§ Document excerpt
□ □ □ □
On the other hand, for async queries, you have to process the result inside the transaction function (except for the Promise API).
|
Asynchronous iteration
The Result
object supports asynchronous iteration.
This allows your application to process data at its own pace, with the driver accordingly modulating the speed at which records are streamed from the server, applying backpressure.
With async iterators, you get the guarantee that your application does not receive data faster than it can process.
const session = driver.session()
try {
const peopleNames = await session.executeWrite(async tx => {
const result = tx.run( (1)
'MERGE (p:Person {name: $name}) RETURN p.name AS name',
{ name: 'Alice' }
)
let names = []
for await (const record of result) { (2)
console.log(`Processing ${record.get('name')}`)
names.push(record.get('name'))
}
return names (3)
})
} finally {
await session.close()
}
1 | Run a query |
2 | Process records with async iteration |
3 | Return processed results (and not the raw query result) |
There are two important points to the usage of the async iterator:
-
you can async-iterate only once per query result. Once the result cursor reaches the end of the stream, it does not rewind, so you cannot iterate over a result more than once. If you need to process the data more than once in your application, you have to manually store it in an auxiliary data structure (like a list, as above).
-
the processing of the result happens inside the transaction function. You should not return the raw result out of the transaction function and then iterate over it. That workflow only works with the Promise API.
Promise API
The Promise API allows to run a query and receive the result as a Promise
.
You can think of this query method as allowing you to specify a Cypher query and a number of callbacks that are asynchronously executed depending on the query outcome.
const session = driver.session({database: 'neo4j'})
const result = session.executeWrite(async tx => { (1)
return tx.run(
'MERGE (p:Person {name: $name}) RETURN p.name AS name',
{ name: 'Alice' }
)
})
result.then(result => { (2)
result.records.forEach(record => {
console.log(record.get('name'))
})
return result
})
.catch(error => { (3)
console.log(error)
})
.then(() => session.close()) (4)
1 | Run a query |
2 | Specify callback for successful runs, taking query result as input |
3 | Specify callback for failed runs, taking driver error as input |
4 | Specify callback to run regardless of query outcome |
The Promise API holds for |
Combine multiple transactions
To run multiple queries within the same transaction, use Promise.all()
.
It runs asynchronous operations concurrently, so you can submit multiple queries at the same time and wait for them all to finish.
const companyName = 'Neo4j'
const session = driver.session({database: 'neo4j'})
try {
const names = await session.executeRead(async tx => {
const result = await tx.run('MATCH (p:Person) RETURN p.name AS name')
return result.records.map(record => record.get('name'))
})
const relationshipsCreated = await session.executeWrite(tx =>
Promise.all( // group together all Promises
names.map(name =>
tx.run(`
MATCH (emp:Person {name: $personName})
MERGE (com:Company {name: $companyName})
MERGE (emp)-[:WORKS_FOR]->(com)
`, { personName: name, companyName: companyName }
)
.then(result => result.summary.counters.updates().relationshipsCreated)
)
).then(values => values.reduce((a, b) => a + b)) // aggregate results
)
□ □ □ □
§ Collected material

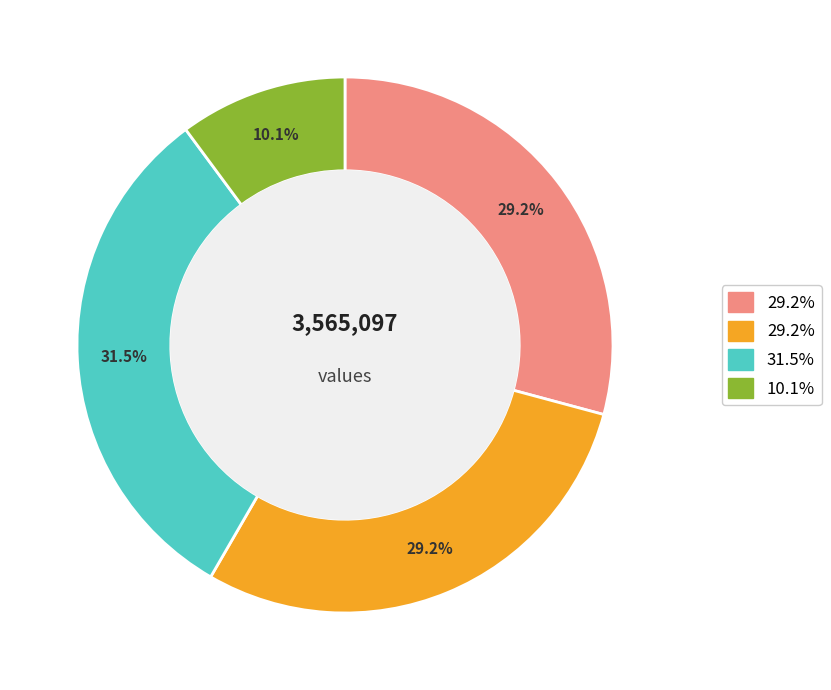

How many segments does this pie chart have?

4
□ □ □ □
§ Actions to take
**A)** Quote the driver documentation excerpt starting with "On the other" and going on through "server, applying backpressure.".
**B)** According to the driver documentation excerpt, how many times can you async-iterate over a single query result?
**C)** Carry on the driver documentation excerpt from the point where it stops.

§ Your responses
**A)**
On the other hand, for async queries, you have to process the result inside the transaction function (except for the Promise API).
|
Asynchronous iteration
The Result
object supports asynchronous iteration.
This allows your application to process data at its own pace, with the driver accordingly modulating the speed at which records are streamed from the server, applying backpressure.

**B)** Only once per query result.

**C)**
console.log(`Created ${relationshipsCreated} employees relationships.`)
} finally {
await session.close()
}
Streaming API
The Streaming API allows to run a query and receive results individually, as soon as the server has them ready. You can specify a callback to process each record. This API is particularly fit for cases in which it may take the server a different time to retrieve the different records, but you want to process each of them as soon as they are available. The behavior is similar to the async iterator; the programming style is different.
const session = driver.session({database: 'neo4j'})
let peopleNames = []
session
.run('MERGE (p:Person {name: $name}) RETURN p.name AS name', { (1)
name: 'Alice'
})
.subscribe({ (2)
onKeys: keys => { (3)
console.log('Result columns are:')
console.log(keys)
},
onNext: record => { (4)
console.log(`Processing ${record.get('name')}`)
peopleNames.push(record.get('name'))
},
onCompleted: () => { (5)
session.close() // returns a Promise
},
onError: error => { (6)
console.log(error)
}
})
1 | Run a query |
2 | Attach a handler to the result stream |
3 | The onKeys callback receives the list of result columns |
4 | The onNext callback is invoked every time a record is received |
5 | The onCompleted callback is invoked when the transaction is over |
6 | The onError is triggered in case of error |
Reactive API
Typical of reactive programming, in a reactive flow consumers control the rate at which they consume records from queries, and the driver in turn manages the rate at which records are requested from the server. The reactive API is recommended for applications that are already oriented towards the reactive style.
const rxjs = require('rxjs');
const rxSession = driver.rxSession() (1)
const rxResult = await rxSession.executeWrite(tx => {
return tx
.run('MERGE (p:Person {name: $name}) RETURN p.name AS name', { (2)
name: 'Alice'
})
.records() (3)
.pipe( (4)
rxjs.map(record => record.get('name')),
//rxjs.materialize(), // optional, turns outputs into Notifications
rxjs.toArray()
)
})
const people = await rxResult.toPromise()
console.log(people)
1 | Obtain a reactive session |
2 | Run a query |
3 | Obtain an observable for result records |
4 | Reactive processing |
The reactive API is not available in the lite version of the driver. |
Glossary
- LTS
-
A Long Term Support release is one guaranteed to be supported for a number of years. Neo4j 4.4 is LTS, and Neo4j 5 will also have an LTS version.
- Aura
-
Aura is Neo4j’s fully managed cloud service. It comes with both free and paid plans.
- Cypher
-
Cypher is Neo4j’s graph query language that lets you retrieve data from the database. It is like SQL, but for graphs.
- APOC
-
Awesome Procedures On Cypher (APOC) is a library of (many) functions that can not be easily expressed in Cypher itself.
- Bolt
-
Bolt is the protocol used for interaction between Neo4j instances and drivers. It listens on port 7687 by default.
- ACID
-
Atomicity, Consistency, Isolation, Durability (ACID) are properties guaranteeing that database transactions are processed reliably. An ACID-compliant DBMS ensures that the data in the database remains accurate and consistent despite failures.
- eventual consistency
-
A database is eventually consistent if it provides the guarantee that all cluster members will, at some point in time, store the latest version of the data.
- causal consistency
-
A database is causally consistent if read and write queries are seen by every member of the cluster in the same order. This is stronger than eventual consistency.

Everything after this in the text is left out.